----- RECORD EXTRACTS -----
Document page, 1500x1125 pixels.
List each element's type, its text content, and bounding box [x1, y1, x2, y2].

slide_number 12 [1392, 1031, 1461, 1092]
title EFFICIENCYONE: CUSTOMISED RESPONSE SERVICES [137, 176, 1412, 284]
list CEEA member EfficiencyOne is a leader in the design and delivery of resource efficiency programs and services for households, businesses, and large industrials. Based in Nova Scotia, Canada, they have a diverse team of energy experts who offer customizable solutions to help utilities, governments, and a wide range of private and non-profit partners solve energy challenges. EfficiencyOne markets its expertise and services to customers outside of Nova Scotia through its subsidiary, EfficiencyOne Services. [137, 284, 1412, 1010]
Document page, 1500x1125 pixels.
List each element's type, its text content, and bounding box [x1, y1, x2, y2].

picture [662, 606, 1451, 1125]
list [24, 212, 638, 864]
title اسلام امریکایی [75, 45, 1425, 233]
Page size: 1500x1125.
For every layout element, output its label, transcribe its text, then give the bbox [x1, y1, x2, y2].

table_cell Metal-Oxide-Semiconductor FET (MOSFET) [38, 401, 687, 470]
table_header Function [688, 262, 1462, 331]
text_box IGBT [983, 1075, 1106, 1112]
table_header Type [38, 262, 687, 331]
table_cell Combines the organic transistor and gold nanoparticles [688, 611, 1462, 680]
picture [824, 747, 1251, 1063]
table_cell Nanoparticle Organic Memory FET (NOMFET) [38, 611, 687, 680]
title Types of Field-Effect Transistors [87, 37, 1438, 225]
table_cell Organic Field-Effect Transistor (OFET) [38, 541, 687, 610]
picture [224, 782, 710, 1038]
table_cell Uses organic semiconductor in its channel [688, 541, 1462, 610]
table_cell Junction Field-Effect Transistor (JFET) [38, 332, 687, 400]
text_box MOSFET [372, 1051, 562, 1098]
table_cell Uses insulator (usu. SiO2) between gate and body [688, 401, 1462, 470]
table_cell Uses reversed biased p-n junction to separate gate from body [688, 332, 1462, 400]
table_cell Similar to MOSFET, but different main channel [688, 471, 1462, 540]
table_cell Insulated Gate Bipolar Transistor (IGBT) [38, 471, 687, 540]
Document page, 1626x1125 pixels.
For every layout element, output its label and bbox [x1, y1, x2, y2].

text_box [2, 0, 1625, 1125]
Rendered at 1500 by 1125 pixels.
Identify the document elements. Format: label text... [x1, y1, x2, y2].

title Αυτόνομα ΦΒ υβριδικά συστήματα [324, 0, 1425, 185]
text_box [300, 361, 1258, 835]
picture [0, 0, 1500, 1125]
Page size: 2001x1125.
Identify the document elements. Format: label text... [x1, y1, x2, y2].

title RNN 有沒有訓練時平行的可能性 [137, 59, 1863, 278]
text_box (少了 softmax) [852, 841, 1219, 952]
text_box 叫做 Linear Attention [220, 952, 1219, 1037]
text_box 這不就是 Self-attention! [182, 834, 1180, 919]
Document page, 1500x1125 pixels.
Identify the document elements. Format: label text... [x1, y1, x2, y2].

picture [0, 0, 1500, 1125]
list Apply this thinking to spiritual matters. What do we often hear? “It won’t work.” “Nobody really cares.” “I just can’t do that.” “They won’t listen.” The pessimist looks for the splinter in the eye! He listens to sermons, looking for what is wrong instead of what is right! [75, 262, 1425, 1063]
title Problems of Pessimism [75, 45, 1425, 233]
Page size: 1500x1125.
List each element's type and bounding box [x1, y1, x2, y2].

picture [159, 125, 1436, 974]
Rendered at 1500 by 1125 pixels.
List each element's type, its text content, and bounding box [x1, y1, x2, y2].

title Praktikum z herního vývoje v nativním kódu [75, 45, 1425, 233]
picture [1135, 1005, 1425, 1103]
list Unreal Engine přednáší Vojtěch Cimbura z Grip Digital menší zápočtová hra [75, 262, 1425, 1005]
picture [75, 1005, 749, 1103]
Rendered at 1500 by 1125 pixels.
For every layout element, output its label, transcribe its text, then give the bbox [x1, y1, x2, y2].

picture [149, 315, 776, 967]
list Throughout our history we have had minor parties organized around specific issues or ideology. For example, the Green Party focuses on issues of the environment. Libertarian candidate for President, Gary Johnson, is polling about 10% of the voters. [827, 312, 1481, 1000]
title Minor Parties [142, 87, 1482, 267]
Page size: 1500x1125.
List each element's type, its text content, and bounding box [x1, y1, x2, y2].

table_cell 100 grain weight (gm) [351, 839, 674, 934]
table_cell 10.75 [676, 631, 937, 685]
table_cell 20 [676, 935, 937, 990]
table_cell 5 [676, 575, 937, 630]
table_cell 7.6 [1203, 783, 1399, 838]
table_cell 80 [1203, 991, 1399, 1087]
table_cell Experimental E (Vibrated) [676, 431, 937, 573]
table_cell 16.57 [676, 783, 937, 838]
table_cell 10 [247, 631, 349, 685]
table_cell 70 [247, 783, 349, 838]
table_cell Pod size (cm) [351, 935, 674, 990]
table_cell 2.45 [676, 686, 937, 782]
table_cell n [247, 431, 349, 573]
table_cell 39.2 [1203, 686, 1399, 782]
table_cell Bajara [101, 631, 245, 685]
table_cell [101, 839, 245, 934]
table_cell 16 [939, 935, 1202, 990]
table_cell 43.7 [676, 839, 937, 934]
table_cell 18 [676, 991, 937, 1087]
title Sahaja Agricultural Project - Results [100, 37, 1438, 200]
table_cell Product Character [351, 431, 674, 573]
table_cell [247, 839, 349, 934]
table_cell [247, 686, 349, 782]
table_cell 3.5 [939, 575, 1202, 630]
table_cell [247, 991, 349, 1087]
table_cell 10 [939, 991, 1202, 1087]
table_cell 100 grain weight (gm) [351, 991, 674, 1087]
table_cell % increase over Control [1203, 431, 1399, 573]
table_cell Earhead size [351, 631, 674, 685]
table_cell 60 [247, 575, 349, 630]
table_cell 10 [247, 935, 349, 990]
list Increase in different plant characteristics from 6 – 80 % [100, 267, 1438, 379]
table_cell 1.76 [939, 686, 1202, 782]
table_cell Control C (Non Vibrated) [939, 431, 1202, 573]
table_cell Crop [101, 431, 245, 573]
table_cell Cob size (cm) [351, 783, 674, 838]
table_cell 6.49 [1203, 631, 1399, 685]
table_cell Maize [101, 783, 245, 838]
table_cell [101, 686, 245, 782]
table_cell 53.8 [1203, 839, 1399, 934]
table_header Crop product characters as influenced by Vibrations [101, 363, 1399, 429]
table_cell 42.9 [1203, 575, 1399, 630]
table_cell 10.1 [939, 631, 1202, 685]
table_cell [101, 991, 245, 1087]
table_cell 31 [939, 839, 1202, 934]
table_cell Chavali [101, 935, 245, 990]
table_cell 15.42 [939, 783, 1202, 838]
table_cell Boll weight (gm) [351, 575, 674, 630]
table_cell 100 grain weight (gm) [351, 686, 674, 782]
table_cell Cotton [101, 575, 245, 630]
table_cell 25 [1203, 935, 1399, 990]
-----
● **WHAT THE EXERCISE ASKS**
Could you write the whole listing out again, line for line?

● **WORKED SOLUTION**
Document page, 1500x1125 pixels.
List each element's type, its text content, and bounding box [x1, y1, x2, y2].

slide_number 12 [1392, 1031, 1461, 1092]
title EFFICIENCYONE: CUSTOMISED RESPONSE SERVICES [137, 176, 1412, 284]
list CEEA member EfficiencyOne is a leader in the design and delivery of resource efficiency programs and services for households, businesses, and large industrials. Based in Nova Scotia, Canada, they have a diverse team of energy experts who offer customizable solutions to help utilities, governments, and a wide range of private and non-profit partners solve energy challenges. EfficiencyOne markets its expertise and services to customers outside of Nova Scotia through its subsidiary, EfficiencyOne Services. [137, 284, 1412, 1010]
Document page, 1500x1125 pixels.
List each element's type, its text content, and bounding box [x1, y1, x2, y2].

picture [662, 606, 1451, 1125]
list [24, 212, 638, 864]
title اسلام امریکایی [75, 45, 1425, 233]
Page size: 1500x1125.
For every layout element, output its label, transcribe its text, then give the bbox [x1, y1, x2, y2].

table_cell Metal-Oxide-Semiconductor FET (MOSFET) [38, 401, 687, 470]
table_header Function [688, 262, 1462, 331]
text_box IGBT [983, 1075, 1106, 1112]
table_header Type [38, 262, 687, 331]
table_cell Combines the organic transistor and gold nanoparticles [688, 611, 1462, 680]
picture [824, 747, 1251, 1063]
table_cell Nanoparticle Organic Memory FET (NOMFET) [38, 611, 687, 680]
title Types of Field-Effect Transistors [87, 37, 1438, 225]
table_cell Organic Field-Effect Transistor (OFET) [38, 541, 687, 610]
picture [224, 782, 710, 1038]
table_cell Uses organic semiconductor in its channel [688, 541, 1462, 610]
table_cell Junction Field-Effect Transistor (JFET) [38, 332, 687, 400]
text_box MOSFET [372, 1051, 562, 1098]
table_cell Uses insulator (usu. SiO2) between gate and body [688, 401, 1462, 470]
table_cell Uses reversed biased p-n junction to separate gate from body [688, 332, 1462, 400]
table_cell Similar to MOSFET, but different main channel [688, 471, 1462, 540]
table_cell Insulated Gate Bipolar Transistor (IGBT) [38, 471, 687, 540]
Document page, 1626x1125 pixels.
For every layout element, output its label and bbox [x1, y1, x2, y2].

text_box [2, 0, 1625, 1125]
Rendered at 1500 by 1125 pixels.
Identify the document elements. Format: label text... [x1, y1, x2, y2].

title Αυτόνομα ΦΒ υβριδικά συστήματα [324, 0, 1425, 185]
text_box [300, 361, 1258, 835]
picture [0, 0, 1500, 1125]
Page size: 2001x1125.
Identify the document elements. Format: label text... [x1, y1, x2, y2].

title RNN 有沒有訓練時平行的可能性 [137, 59, 1863, 278]
text_box (少了 softmax) [852, 841, 1219, 952]
text_box 叫做 Linear Attention [220, 952, 1219, 1037]
text_box 這不就是 Self-attention! [182, 834, 1180, 919]
Document page, 1500x1125 pixels.
Identify the document elements. Format: label text... [x1, y1, x2, y2].

picture [0, 0, 1500, 1125]
list Apply this thinking to spiritual matters. What do we often hear? “It won’t work.” “Nobody really cares.” “I just can’t do that.” “They won’t listen.” The pessimist looks for the splinter in the eye! He listens to sermons, looking for what is wrong instead of what is right! [75, 262, 1425, 1063]
title Problems of Pessimism [75, 45, 1425, 233]
Page size: 1500x1125.
List each element's type and bounding box [x1, y1, x2, y2].

picture [159, 125, 1436, 974]
Rendered at 1500 by 1125 pixels.
List each element's type, its text content, and bounding box [x1, y1, x2, y2].

title Praktikum z herního vývoje v nativním kódu [75, 45, 1425, 233]
picture [1135, 1005, 1425, 1103]
list Unreal Engine přednáší Vojtěch Cimbura z Grip Digital menší zápočtová hra [75, 262, 1425, 1005]
picture [75, 1005, 749, 1103]
Rendered at 1500 by 1125 pixels.
For every layout element, output its label, transcribe its text, then give the bbox [x1, y1, x2, y2].

picture [149, 315, 776, 967]
list Throughout our history we have had minor parties organized around specific issues or ideology. For example, the Green Party focuses on issues of the environment. Libertarian candidate for President, Gary Johnson, is polling about 10% of the voters. [827, 312, 1481, 1000]
title Minor Parties [142, 87, 1482, 267]
Page size: 1500x1125.
List each element's type, its text content, and bounding box [x1, y1, x2, y2].

table_cell 100 grain weight (gm) [351, 839, 674, 934]
table_cell 10.75 [676, 631, 937, 685]
table_cell 20 [676, 935, 937, 990]
table_cell 5 [676, 575, 937, 630]
table_cell 7.6 [1203, 783, 1399, 838]
table_cell 80 [1203, 991, 1399, 1087]
table_cell Experimental E (Vibrated) [676, 431, 937, 573]
table_cell 16.57 [676, 783, 937, 838]
table_cell 10 [247, 631, 349, 685]
table_cell 70 [247, 783, 349, 838]
table_cell Pod size (cm) [351, 935, 674, 990]
table_cell 2.45 [676, 686, 937, 782]
table_cell n [247, 431, 349, 573]
table_cell 39.2 [1203, 686, 1399, 782]
table_cell Bajara [101, 631, 245, 685]
table_cell [101, 839, 245, 934]
table_cell 16 [939, 935, 1202, 990]
table_cell 43.7 [676, 839, 937, 934]
table_cell 18 [676, 991, 937, 1087]
title Sahaja Agricultural Project - Results [100, 37, 1438, 200]
table_cell Product Character [351, 431, 674, 573]
table_cell [247, 839, 349, 934]
table_cell [247, 686, 349, 782]
table_cell 3.5 [939, 575, 1202, 630]
table_cell [247, 991, 349, 1087]
table_cell 10 [939, 991, 1202, 1087]
table_cell 100 grain weight (gm) [351, 991, 674, 1087]
table_cell % increase over Control [1203, 431, 1399, 573]
table_cell Earhead size [351, 631, 674, 685]
table_cell 60 [247, 575, 349, 630]
table_cell 10 [247, 935, 349, 990]
list Increase in different plant characteristics from 6 – 80 % [100, 267, 1438, 379]
table_cell 1.76 [939, 686, 1202, 782]
table_cell Control C (Non Vibrated) [939, 431, 1202, 573]
table_cell Crop [101, 431, 245, 573]
table_cell Cob size (cm) [351, 783, 674, 838]
table_cell 6.49 [1203, 631, 1399, 685]
table_cell Maize [101, 783, 245, 838]
table_cell [101, 686, 245, 782]
table_cell 53.8 [1203, 839, 1399, 934]
table_header Crop product characters as influenced by Vibrations [101, 363, 1399, 429]
table_cell 42.9 [1203, 575, 1399, 630]
table_cell 10.1 [939, 631, 1202, 685]
table_cell [101, 991, 245, 1087]
table_cell 31 [939, 839, 1202, 934]
table_cell Chavali [101, 935, 245, 990]
table_cell 15.42 [939, 783, 1202, 838]
table_cell Boll weight (gm) [351, 575, 674, 630]
table_cell 100 grain weight (gm) [351, 686, 674, 782]
table_cell Cotton [101, 575, 245, 630]
table_cell 25 [1203, 935, 1399, 990]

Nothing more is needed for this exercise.